Dino sergisinin ardından Fransız Kültür Merkezi’nde bu sezon başka sürpriz sergiler de yer alacak mı? Şimdiden paylaşabileceğiniz neler var?
Önümüzdeki yıllar için programımızda birçok önemli proje yer alıyor. Bir yandan Türk toplumunu olduğu kadar uluslararası topluluğu da etkisi altına alan farklı fikirler, düşünceler var. Bu konular bir dizi sergi, konser, gösteri ve söyleşilerde hayat bulacak.
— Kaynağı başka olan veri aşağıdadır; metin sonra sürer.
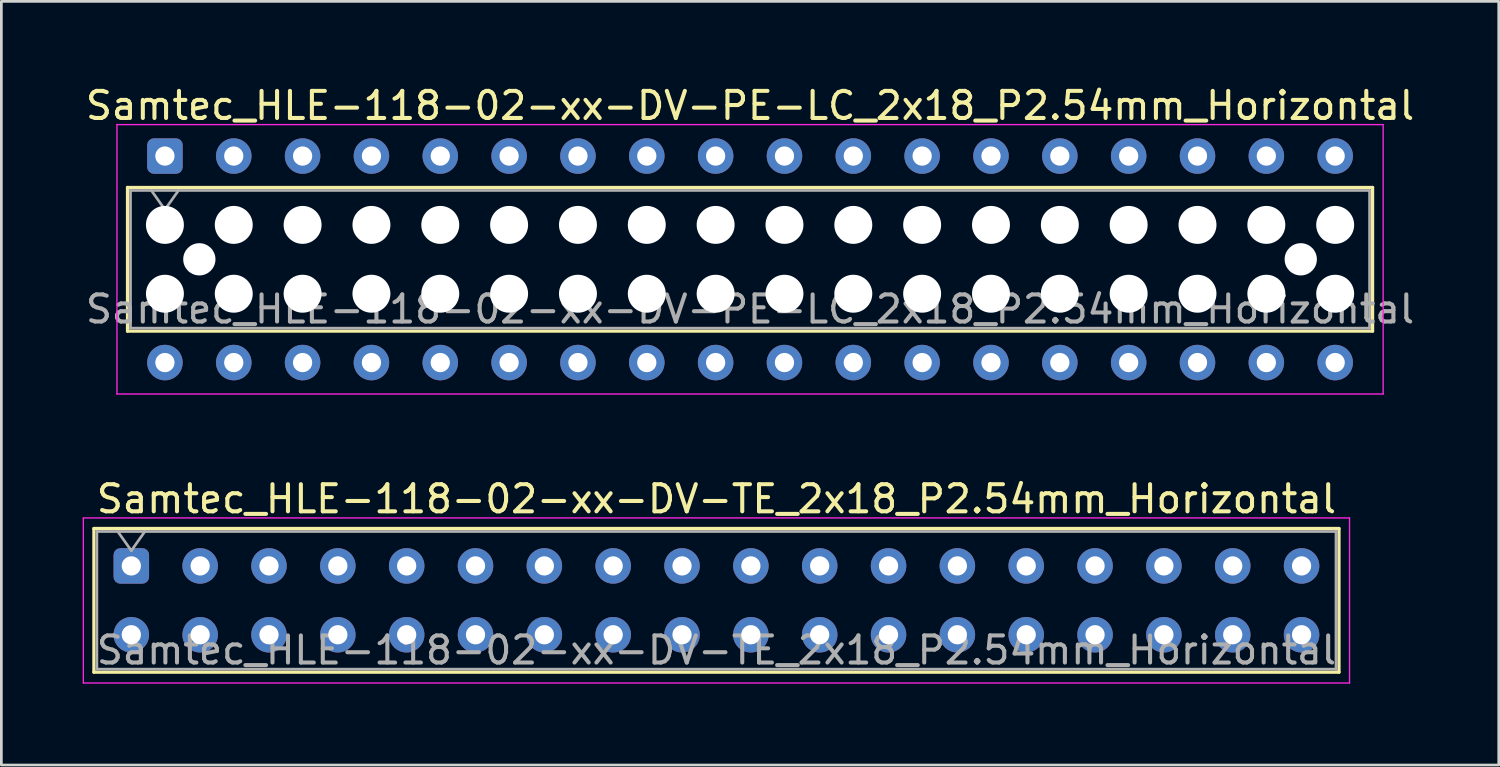
<source format=kicad_pcb>
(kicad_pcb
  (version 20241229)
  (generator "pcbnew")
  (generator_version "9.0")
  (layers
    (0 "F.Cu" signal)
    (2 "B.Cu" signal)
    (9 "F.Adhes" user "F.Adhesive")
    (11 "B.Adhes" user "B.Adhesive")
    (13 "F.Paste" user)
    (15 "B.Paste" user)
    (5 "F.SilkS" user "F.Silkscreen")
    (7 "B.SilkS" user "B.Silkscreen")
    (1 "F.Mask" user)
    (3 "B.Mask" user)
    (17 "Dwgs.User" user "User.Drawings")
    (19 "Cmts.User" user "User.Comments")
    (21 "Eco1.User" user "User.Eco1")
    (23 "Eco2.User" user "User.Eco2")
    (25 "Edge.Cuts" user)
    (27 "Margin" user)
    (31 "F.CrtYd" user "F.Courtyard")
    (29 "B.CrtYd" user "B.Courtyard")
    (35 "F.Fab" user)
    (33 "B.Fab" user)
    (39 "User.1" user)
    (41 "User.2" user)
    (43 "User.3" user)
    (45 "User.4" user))
  (footprint "Samtec_HLE-118-02-xx-DV-PE-LC_2x18_P2.54mm_Horizontal"
    (layer "F.Cu")
    (at 3.035 2.708)
    (property "Reference" "Samtec_HLE-118-02-xx-DV-PE-LC_2x18_P2.54mm_Horizontal" (at 21.59 -1.86 0) (layer "F.SilkS") (effects (font (size 1 1) (thickness 0.15))))
    (attr through_hole)
    (fp_line (start -1.38 1.16) (end 44.56 1.16) (stroke (width 0.12) (type solid)) (layer "F.SilkS"))
    (fp_line (start -1.38 6.46) (end -1.38 1.16) (stroke (width 0.12) (type solid)) (layer "F.SilkS"))
    (fp_line (start 44.56 1.16) (end 44.56 6.46) (stroke (width 0.12) (type solid)) (layer "F.SilkS"))
    (fp_line (start 44.56 6.46) (end -1.38 6.46) (stroke (width 0.12) (type solid)) (layer "F.SilkS"))
    (fp_line (start -1.77 -1.16) (end 44.95 -1.16) (stroke (width 0.05) (type solid)) (layer "F.CrtYd"))
    (fp_line (start -1.77 8.78) (end -1.77 -1.16) (stroke (width 0.05) (type solid)) (layer "F.CrtYd"))
    (fp_line (start 44.95 -1.16) (end 44.95 8.78) (stroke (width 0.05) (type solid)) (layer "F.CrtYd"))
    (fp_line (start 44.95 8.78) (end -1.77 8.78) (stroke (width 0.05) (type solid)) (layer "F.CrtYd"))
    (fp_line (start -1.27 1.27) (end 44.45 1.27) (stroke (width 0.1) (type solid)) (layer "F.Fab"))
    (fp_line (start -1.27 6.35) (end -1.27 1.27) (stroke (width 0.1) (type solid)) (layer "F.Fab"))
    (fp_line (start -0.5 1.27) (end 0 1.977) (stroke (width 0.1) (type solid)) (layer "F.Fab"))
    (fp_line (start 0 1.977) (end 0.5 1.27) (stroke (width 0.1) (type solid)) (layer "F.Fab"))
    (fp_line (start 44.45 1.27) (end 44.45 6.35) (stroke (width 0.1) (type solid)) (layer "F.Fab"))
    (fp_line (start 44.45 6.35) (end -1.27 6.35) (stroke (width 0.1) (type solid)) (layer "F.Fab"))
    (fp_text user "${REFERENCE}" (at 21.59 5.65 0) (layer "F.Fab") (effects (font (size 1 1) (thickness 0.15))))
    (pad "" np_thru_hole circle (at 0 2.54) (size 1.4 1.4) (drill 1.4) (layers "*.Cu" "*.Mask"))
    (pad "" np_thru_hole circle (at 0 5.08) (size 1.4 1.4) (drill 1.4) (layers "*.Cu" "*.Mask"))
    (pad "" np_thru_hole circle (at 1.27 3.81) (size 1.19 1.19) (drill 1.19) (layers "*.Cu" "*.Mask"))
    (pad "" np_thru_hole circle (at 2.54 2.54) (size 1.4 1.4) (drill 1.4) (layers "*.Cu" "*.Mask"))
    (pad "" np_thru_hole circle (at 2.54 5.08) (size 1.4 1.4) (drill 1.4) (layers "*.Cu" "*.Mask"))
    (pad "" np_thru_hole circle (at 5.08 2.54) (size 1.4 1.4) (drill 1.4) (layers "*.Cu" "*.Mask"))
    (pad "" np_thru_hole circle (at 5.08 5.08) (size 1.4 1.4) (drill 1.4) (layers "*.Cu" "*.Mask"))
    (pad "" np_thru_hole circle (at 7.62 2.54) (size 1.4 1.4) (drill 1.4) (layers "*.Cu" "*.Mask"))
    (pad "" np_thru_hole circle (at 7.62 5.08) (size 1.4 1.4) (drill 1.4) (layers "*.Cu" "*.Mask"))
    (pad "" np_thru_hole circle (at 10.16 2.54) (size 1.4 1.4) (drill 1.4) (layers "*.Cu" "*.Mask"))
    (pad "" np_thru_hole circle (at 10.16 5.08) (size 1.4 1.4) (drill 1.4) (layers "*.Cu" "*.Mask"))
    (pad "" np_thru_hole circle (at 12.7 2.54) (size 1.4 1.4) (drill 1.4) (layers "*.Cu" "*.Mask"))
    (pad "" np_thru_hole circle (at 12.7 5.08) (size 1.4 1.4) (drill 1.4) (layers "*.Cu" "*.Mask"))
    (pad "" np_thru_hole circle (at 15.24 2.54) (size 1.4 1.4) (drill 1.4) (layers "*.Cu" "*.Mask"))
    (pad "" np_thru_hole circle (at 15.24 5.08) (size 1.4 1.4) (drill 1.4) (layers "*.Cu" "*.Mask"))
    (pad "" np_thru_hole circle (at 17.78 2.54) (size 1.4 1.4) (drill 1.4) (layers "*.Cu" "*.Mask"))
    (pad "" np_thru_hole circle (at 17.78 5.08) (size 1.4 1.4) (drill 1.4) (layers "*.Cu" "*.Mask"))
    (pad "" np_thru_hole circle (at 20.32 2.54) (size 1.4 1.4) (drill 1.4) (layers "*.Cu" "*.Mask"))
    (pad "" np_thru_hole circle (at 20.32 5.08) (size 1.4 1.4) (drill 1.4) (layers "*.Cu" "*.Mask"))
    (pad "" np_thru_hole circle (at 22.86 2.54) (size 1.4 1.4) (drill 1.4) (layers "*.Cu" "*.Mask"))
    (pad "" np_thru_hole circle (at 22.86 5.08) (size 1.4 1.4) (drill 1.4) (layers "*.Cu" "*.Mask"))
    (pad "" np_thru_hole circle (at 25.4 2.54) (size 1.4 1.4) (drill 1.4) (layers "*.Cu" "*.Mask"))
    (pad "" np_thru_hole circle (at 25.4 5.08) (size 1.4 1.4) (drill 1.4) (layers "*.Cu" "*.Mask"))
    (pad "" np_thru_hole circle (at 27.94 2.54) (size 1.4 1.4) (drill 1.4) (layers "*.Cu" "*.Mask"))
    (pad "" np_thru_hole circle (at 27.94 5.08) (size 1.4 1.4) (drill 1.4) (layers "*.Cu" "*.Mask"))
    (pad "" np_thru_hole circle (at 30.48 2.54) (size 1.4 1.4) (drill 1.4) (layers "*.Cu" "*.Mask"))
    (pad "" np_thru_hole circle (at 30.48 5.08) (size 1.4 1.4) (drill 1.4) (layers "*.Cu" "*.Mask"))
    (pad "" np_thru_hole circle (at 33.02 2.54) (size 1.4 1.4) (drill 1.4) (layers "*.Cu" "*.Mask"))
    (pad "" np_thru_hole circle (at 33.02 5.08) (size 1.4 1.4) (drill 1.4) (layers "*.Cu" "*.Mask"))
    (pad "" np_thru_hole circle (at 35.56 2.54) (size 1.4 1.4) (drill 1.4) (layers "*.Cu" "*.Mask"))
    (pad "" np_thru_hole circle (at 35.56 5.08) (size 1.4 1.4) (drill 1.4) (layers "*.Cu" "*.Mask"))
    (pad "" np_thru_hole circle (at 38.1 2.54) (size 1.4 1.4) (drill 1.4) (layers "*.Cu" "*.Mask"))
    (pad "" np_thru_hole circle (at 38.1 5.08) (size 1.4 1.4) (drill 1.4) (layers "*.Cu" "*.Mask"))
    (pad "" np_thru_hole circle (at 40.64 2.54) (size 1.4 1.4) (drill 1.4) (layers "*.Cu" "*.Mask"))
    (pad "" np_thru_hole circle (at 40.64 5.08) (size 1.4 1.4) (drill 1.4) (layers "*.Cu" "*.Mask"))
    (pad "" np_thru_hole circle (at 41.91 3.81) (size 1.19 1.19) (drill 1.19) (layers "*.Cu" "*.Mask"))
    (pad "" np_thru_hole circle (at 43.18 2.54) (size 1.4 1.4) (drill 1.4) (layers "*.Cu" "*.Mask"))
    (pad "" np_thru_hole circle (at 43.18 5.08) (size 1.4 1.4) (drill 1.4) (layers "*.Cu" "*.Mask"))
    (pad "1" thru_hole roundrect (at 0 0) (size 1.31 1.31) (drill 0.71) (layers "*.Cu" "*.Mask") (roundrect_rratio 0.191))
    (pad "2" thru_hole circle (at 0 7.62) (size 1.31 1.31) (drill 0.71) (layers "*.Cu" "*.Mask"))
    (pad "3" thru_hole circle (at 2.54 0) (size 1.31 1.31) (drill 0.71) (layers "*.Cu" "*.Mask"))
    (pad "4" thru_hole circle (at 2.54 7.62) (size 1.31 1.31) (drill 0.71) (layers "*.Cu" "*.Mask"))
    (pad "5" thru_hole circle (at 5.08 0) (size 1.31 1.31) (drill 0.71) (layers "*.Cu" "*.Mask"))
    (pad "6" thru_hole circle (at 5.08 7.62) (size 1.31 1.31) (drill 0.71) (layers "*.Cu" "*.Mask"))
    (pad "7" thru_hole circle (at 7.62 0) (size 1.31 1.31) (drill 0.71) (layers "*.Cu" "*.Mask"))
    (pad "8" thru_hole circle (at 7.62 7.62) (size 1.31 1.31) (drill 0.71) (layers "*.Cu" "*.Mask"))
    (pad "9" thru_hole circle (at 10.16 0) (size 1.31 1.31) (drill 0.71) (layers "*.Cu" "*.Mask"))
    (pad "10" thru_hole circle (at 10.16 7.62) (size 1.31 1.31) (drill 0.71) (layers "*.Cu" "*.Mask"))
    (pad "11" thru_hole circle (at 12.7 0) (size 1.31 1.31) (drill 0.71) (layers "*.Cu" "*.Mask"))
    (pad "12" thru_hole circle (at 12.7 7.62) (size 1.31 1.31) (drill 0.71) (layers "*.Cu" "*.Mask"))
    (pad "13" thru_hole circle (at 15.24 0) (size 1.31 1.31) (drill 0.71) (layers "*.Cu" "*.Mask"))
    (pad "14" thru_hole circle (at 15.24 7.62) (size 1.31 1.31) (drill 0.71) (layers "*.Cu" "*.Mask"))
    (pad "15" thru_hole circle (at 17.78 0) (size 1.31 1.31) (drill 0.71) (layers "*.Cu" "*.Mask"))
    (pad "16" thru_hole circle (at 17.78 7.62) (size 1.31 1.31) (drill 0.71) (layers "*.Cu" "*.Mask"))
    (pad "17" thru_hole circle (at 20.32 0) (size 1.31 1.31) (drill 0.71) (layers "*.Cu" "*.Mask"))
    (pad "18" thru_hole circle (at 20.32 7.62) (size 1.31 1.31) (drill 0.71) (layers "*.Cu" "*.Mask"))
    (pad "19" thru_hole circle (at 22.86 0) (size 1.31 1.31) (drill 0.71) (layers "*.Cu" "*.Mask"))
    (pad "20" thru_hole circle (at 22.86 7.62) (size 1.31 1.31) (drill 0.71) (layers "*.Cu" "*.Mask"))
    (pad "21" thru_hole circle (at 25.4 0) (size 1.31 1.31) (drill 0.71) (layers "*.Cu" "*.Mask"))
    (pad "22" thru_hole circle (at 25.4 7.62) (size 1.31 1.31) (drill 0.71) (layers "*.Cu" "*.Mask"))
    (pad "23" thru_hole circle (at 27.94 0) (size 1.31 1.31) (drill 0.71) (layers "*.Cu" "*.Mask"))
    (pad "24" thru_hole circle (at 27.94 7.62) (size 1.31 1.31) (drill 0.71) (layers "*.Cu" "*.Mask"))
    (pad "25" thru_hole circle (at 30.48 0) (size 1.31 1.31) (drill 0.71) (layers "*.Cu" "*.Mask"))
    (pad "26" thru_hole circle (at 30.48 7.62) (size 1.31 1.31) (drill 0.71) (layers "*.Cu" "*.Mask"))
    (pad "27" thru_hole circle (at 33.02 0) (size 1.31 1.31) (drill 0.71) (layers "*.Cu" "*.Mask"))
    (pad "28" thru_hole circle (at 33.02 7.62) (size 1.31 1.31) (drill 0.71) (layers "*.Cu" "*.Mask"))
    (pad "29" thru_hole circle (at 35.56 0) (size 1.31 1.31) (drill 0.71) (layers "*.Cu" "*.Mask"))
    (pad "30" thru_hole circle (at 35.56 7.62) (size 1.31 1.31) (drill 0.71) (layers "*.Cu" "*.Mask"))
    (pad "31" thru_hole circle (at 38.1 0) (size 1.31 1.31) (drill 0.71) (layers "*.Cu" "*.Mask"))
    (pad "32" thru_hole circle (at 38.1 7.62) (size 1.31 1.31) (drill 0.71) (layers "*.Cu" "*.Mask"))
    (pad "33" thru_hole circle (at 40.64 0) (size 1.31 1.31) (drill 0.71) (layers "*.Cu" "*.Mask"))
    (pad "34" thru_hole circle (at 40.64 7.62) (size 1.31 1.31) (drill 0.71) (layers "*.Cu" "*.Mask"))
    (pad "35" thru_hole circle (at 43.18 0) (size 1.31 1.31) (drill 0.71) (layers "*.Cu" "*.Mask"))
    (pad "36" thru_hole circle (at 43.18 7.62) (size 1.31 1.31) (drill 0.71) (layers "*.Cu" "*.Mask")))
  (footprint "Samtec_HLE-118-02-xx-DV-TE_2x18_P2.54mm_Horizontal"
    (layer "F.Cu")
    (at 1.795 17.831)
    (property "Reference" "Samtec_HLE-118-02-xx-DV-TE_2x18_P2.54mm_Horizontal" (at 21.59 -2.47 0) (layer "F.SilkS") (effects (font (size 1 1) (thickness 0.15))))
    (attr through_hole)
    (fp_line (start -1.38 -1.38) (end 44.56 -1.38) (stroke (width 0.12) (type solid)) (layer "F.SilkS"))
    (fp_line (start -1.38 3.92) (end -1.38 -1.38) (stroke (width 0.12) (type solid)) (layer "F.SilkS"))
    (fp_line (start 44.56 -1.38) (end 44.56 3.92) (stroke (width 0.12) (type solid)) (layer "F.SilkS"))
    (fp_line (start 44.56 3.92) (end -1.38 3.92) (stroke (width 0.12) (type solid)) (layer "F.SilkS"))
    (fp_line (start -1.77 -1.77) (end 44.95 -1.77) (stroke (width 0.05) (type solid)) (layer "F.CrtYd"))
    (fp_line (start -1.77 4.32) (end -1.77 -1.77) (stroke (width 0.05) (type solid)) (layer "F.CrtYd"))
    (fp_line (start 44.95 -1.77) (end 44.95 4.32) (stroke (width 0.05) (type solid)) (layer "F.CrtYd"))
    (fp_line (start 44.95 4.32) (end -1.77 4.32) (stroke (width 0.05) (type solid)) (layer "F.CrtYd"))
    (fp_line (start -1.27 -1.27) (end 44.45 -1.27) (stroke (width 0.1) (type solid)) (layer "F.Fab"))
    (fp_line (start -1.27 3.81) (end -1.27 -1.27) (stroke (width 0.1) (type solid)) (layer "F.Fab"))
    (fp_line (start -0.5 -1.27) (end 0 -0.563) (stroke (width 0.1) (type solid)) (layer "F.Fab"))
    (fp_line (start 0 -0.563) (end 0.5 -1.27) (stroke (width 0.1) (type solid)) (layer "F.Fab"))
    (fp_line (start 44.45 -1.27) (end 44.45 3.81) (stroke (width 0.1) (type solid)) (layer "F.Fab"))
    (fp_line (start 44.45 3.81) (end -1.27 3.81) (stroke (width 0.1) (type solid)) (layer "F.Fab"))
    (fp_text user "${REFERENCE}" (at 21.59 3.11 0) (layer "F.Fab") (effects (font (size 1 1) (thickness 0.15))))
    (pad "1" thru_hole roundrect (at 0 0) (size 1.31 1.31) (drill 0.71) (layers "*.Cu" "*.Mask") (roundrect_rratio 0.191))
    (pad "2" thru_hole circle (at 0 2.54) (size 1.31 1.31) (drill 0.71) (layers "*.Cu" "*.Mask"))
    (pad "3" thru_hole circle (at 2.54 0) (size 1.31 1.31) (drill 0.71) (layers "*.Cu" "*.Mask"))
    (pad "4" thru_hole circle (at 2.54 2.54) (size 1.31 1.31) (drill 0.71) (layers "*.Cu" "*.Mask"))
    (pad "5" thru_hole circle (at 5.08 0) (size 1.31 1.31) (drill 0.71) (layers "*.Cu" "*.Mask"))
    (pad "6" thru_hole circle (at 5.08 2.54) (size 1.31 1.31) (drill 0.71) (layers "*.Cu" "*.Mask"))
    (pad "7" thru_hole circle (at 7.62 0) (size 1.31 1.31) (drill 0.71) (layers "*.Cu" "*.Mask"))
    (pad "8" thru_hole circle (at 7.62 2.54) (size 1.31 1.31) (drill 0.71) (layers "*.Cu" "*.Mask"))
    (pad "9" thru_hole circle (at 10.16 0) (size 1.31 1.31) (drill 0.71) (layers "*.Cu" "*.Mask"))
    (pad "10" thru_hole circle (at 10.16 2.54) (size 1.31 1.31) (drill 0.71) (layers "*.Cu" "*.Mask"))
    (pad "11" thru_hole circle (at 12.7 0) (size 1.31 1.31) (drill 0.71) (layers "*.Cu" "*.Mask"))
    (pad "12" thru_hole circle (at 12.7 2.54) (size 1.31 1.31) (drill 0.71) (layers "*.Cu" "*.Mask"))
    (pad "13" thru_hole circle (at 15.24 0) (size 1.31 1.31) (drill 0.71) (layers "*.Cu" "*.Mask"))
    (pad "14" thru_hole circle (at 15.24 2.54) (size 1.31 1.31) (drill 0.71) (layers "*.Cu" "*.Mask"))
    (pad "15" thru_hole circle (at 17.78 0) (size 1.31 1.31) (drill 0.71) (layers "*.Cu" "*.Mask"))
    (pad "16" thru_hole circle (at 17.78 2.54) (size 1.31 1.31) (drill 0.71) (layers "*.Cu" "*.Mask"))
    (pad "17" thru_hole circle (at 20.32 0) (size 1.31 1.31) (drill 0.71) (layers "*.Cu" "*.Mask"))
    (pad "18" thru_hole circle (at 20.32 2.54) (size 1.31 1.31) (drill 0.71) (layers "*.Cu" "*.Mask"))
    (pad "19" thru_hole circle (at 22.86 0) (size 1.31 1.31) (drill 0.71) (layers "*.Cu" "*.Mask"))
    (pad "20" thru_hole circle (at 22.86 2.54) (size 1.31 1.31) (drill 0.71) (layers "*.Cu" "*.Mask"))
    (pad "21" thru_hole circle (at 25.4 0) (size 1.31 1.31) (drill 0.71) (layers "*.Cu" "*.Mask"))
    (pad "22" thru_hole circle (at 25.4 2.54) (size 1.31 1.31) (drill 0.71) (layers "*.Cu" "*.Mask"))
    (pad "23" thru_hole circle (at 27.94 0) (size 1.31 1.31) (drill 0.71) (layers "*.Cu" "*.Mask"))
    (pad "24" thru_hole circle (at 27.94 2.54) (size 1.31 1.31) (drill 0.71) (layers "*.Cu" "*.Mask"))
    (pad "25" thru_hole circle (at 30.48 0) (size 1.31 1.31) (drill 0.71) (layers "*.Cu" "*.Mask"))
    (pad "26" thru_hole circle (at 30.48 2.54) (size 1.31 1.31) (drill 0.71) (layers "*.Cu" "*.Mask"))
    (pad "27" thru_hole circle (at 33.02 0) (size 1.31 1.31) (drill 0.71) (layers "*.Cu" "*.Mask"))
    (pad "28" thru_hole circle (at 33.02 2.54) (size 1.31 1.31) (drill 0.71) (layers "*.Cu" "*.Mask"))
    (pad "29" thru_hole circle (at 35.56 0) (size 1.31 1.31) (drill 0.71) (layers "*.Cu" "*.Mask"))
    (pad "30" thru_hole circle (at 35.56 2.54) (size 1.31 1.31) (drill 0.71) (layers "*.Cu" "*.Mask"))
    (pad "31" thru_hole circle (at 38.1 0) (size 1.31 1.31) (drill 0.71) (layers "*.Cu" "*.Mask"))
    (pad "32" thru_hole circle (at 38.1 2.54) (size 1.31 1.31) (drill 0.71) (layers "*.Cu" "*.Mask"))
    (pad "33" thru_hole circle (at 40.64 0) (size 1.31 1.31) (drill 0.71) (layers "*.Cu" "*.Mask"))
    (pad "34" thru_hole circle (at 40.64 2.54) (size 1.31 1.31) (drill 0.71) (layers "*.Cu" "*.Mask"))
    (pad "35" thru_hole circle (at 43.18 0) (size 1.31 1.31) (drill 0.71) (layers "*.Cu" "*.Mask"))
    (pad "36" thru_hole circle (at 43.18 2.54) (size 1.31 1.31) (drill 0.71) (layers "*.Cu" "*.Mask")))
  (gr_rect
    (start -3 -3)
    (end 52.25 25.177)
    (stroke (width 0.1) (type default))
    (fill no)
    (layer "Edge.Cuts")))
</source>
Ocak ayından itibaren mülteciler ve sürgün sorularına odaklanan bir program gerçekleştireceğiz. 27 Ocak tarihinde AFP-Türkiye’de fotoğrafçı olan ve Türkiye-Suriye sınırındaki mülteciler ile ilgili çalışması ile Perpignan’da gerçekleştirilen Visa pour l’image isimli festivalde ‘Visa d’or News’ ödülüne layık görülen Bülent Kılıç’ın ‘İki Dünya Arasında’ isimli sergisinin açılışını yapacağız. Ertesi gün Hakan Günday etkili romanı ‘Daha’yı tanıtacak. Yazarın bu kitabı Fransız edebiyatının en prestijli ödüllerinden biri olan Prix Medicis tarafından en iyi yabancı roman ödülüne layık görüldü. Bir başka konuğumuz ise siyasi sürgünden doğduğu topraklara geri dönüşü anlattığı sarsıcı kitabı ‘Heyyula’ ile Yiğit Bener. Bu dönemde birçok film de gösterilecek. Gördüğünüz üzere, ülkelerimiz arasındaki bu kültürel değişim hem yoğun hem de oldukça nitelikli.
Mart ayında cinsiyet eşitliğine adanmış olan bir başka organizasyon kapsamında ünlü Fransız aktrislere adanmış bir dizi sergi, konferans ve konser gerçekleştirilecek. Haziran ayında açık hava konserleri, muhteşem bahçemizde film gösterimleri, Avrupa Kupası maçları yayını olacak. Sonbaharda ise mutfaklarımız ve yaşam sanatlarını daha iyi anlayabilmek ve değerini ortaya çıkarabilmek için çalışmalar yapacağız.